EXTRACT PROVIDED
# Jensen Beach reports?



## fairwxflyer (Jan 25, 2009)

Hey gents,
Gonna be in the Jensen Beach area Tuesday the 31st thru Thursday April 2nd. Just wondering if anyone has any reports from the area as of recent. Appreciate it a bunch!


----------



## BentHook (Dec 22, 2002)

http://www.palmbeachpost.com/recreation/content/entertainment/recreation/outdoors/fishing/
One of the yanks has been reporting a lot of weeds this past week around North and South Hutchinson Island - Ft Pierce.Hopefully they''ll be gone by time you get down that way.


----------



## NateM (Jan 9, 2008)

I know the wind has been blowing so there hasnt been many reports. If your fishing the beach your should find bluefish and jacks. Best bet in the river would be snook around the bridges. Should be some big ones around. Good luck.


----------



## fairwxflyer (Jan 25, 2009)

Good deal. I normally throw my shark setup out and then fish my other rod in the surf. Good to hear the blues and jacks may be running. I dont like hearing the winds been blowing though. I was there about a month ago and it was miserable. 8 and bait was useless. Hopefully a little better by the time I get there. Thanks guys!


----------



## Cerberus (Nov 1, 2007)

I just got back from Jensen. I went up last night to take care of some business and fished the Causeway for about an hour and a half, caught nothing and saw nothing caught. 

Guys were reporting a fair pompano bite and good Spanish action during the daytime on jigs and live shrimp. Very windy and the water was gray.

The surf was a little rough but the water was relatively clear and weed free. When I left about 7 this morning it looked better than last night, but it was still supposed to be windy, from the SE.

SE winds always make the water dirtier than NE winds, but I didn't see any seaweed on the beach. Blues and jacks on the beach, one snook (that I know of) came off the beach last weekend.

If you have a choice it might be better to let the winds die down before you go. 

Will be back up there Tuesday night and again Thursday and through the weekend. Keep in touch and we'll update each other on the conditions, OK?


----------



## fairwxflyer (Jan 25, 2009)

Cerberus said:


> I just got back from Jensen. I went up last night to take care of some business and fished the Causeway for about an hour and a half, caught nothing and saw nothing caught.
> 
> Guys were reporting a fair pompano bite and good Spanish action during the daytime on jigs and live shrimp. Very windy and the water was gray.
> 
> ...


Absolutely. I plan to get the lines wet sometime Tuesday afternoon till about midnight and then again Wednesday morning and evening. Come to think of it, the last time I was there it was a stiff wind out of the north and the water was clear(learn something everyday) with no weeds. I just hope its good since it I only get to Jensen every couple of months. Ill be interested to hear what the Snook Nook is saying about the fishing, though( thought you might enjoy that)!


----------



## Cerberus (Nov 1, 2007)

*This might be too late...*

...but it's good news.

TASK OBJECTIVE
Please retype the part of the Jensen Beach fishing thread starting at "SE winds always" and ending at "before you go.", keeping its wording, spelling, and punctuation unchanged.

DATASET EXCERPT
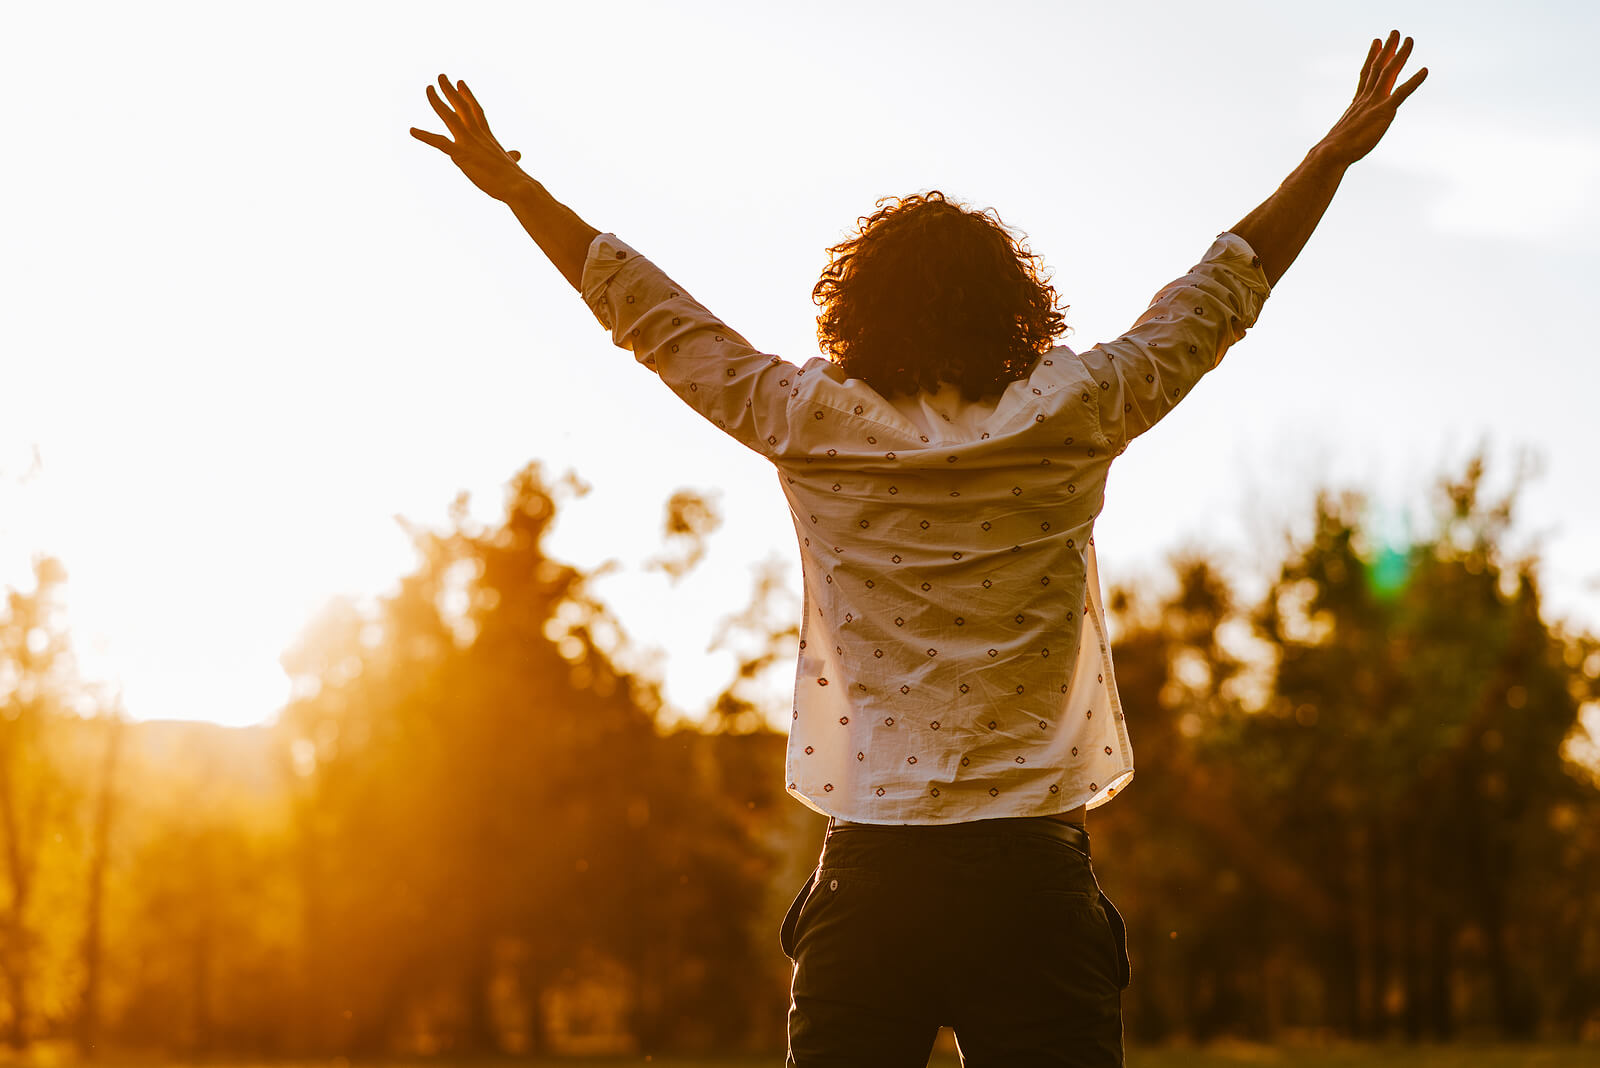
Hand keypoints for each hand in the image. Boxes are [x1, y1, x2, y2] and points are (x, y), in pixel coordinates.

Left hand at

SOLUTION TO THIS PROBLEM
SE winds always make the water dirtier than NE winds, but I didn't see any seaweed on the beach. Blues and jacks on the beach, one snook (that I know of) came off the beach last weekend.

If you have a choice it might be better to let the winds die down before you go.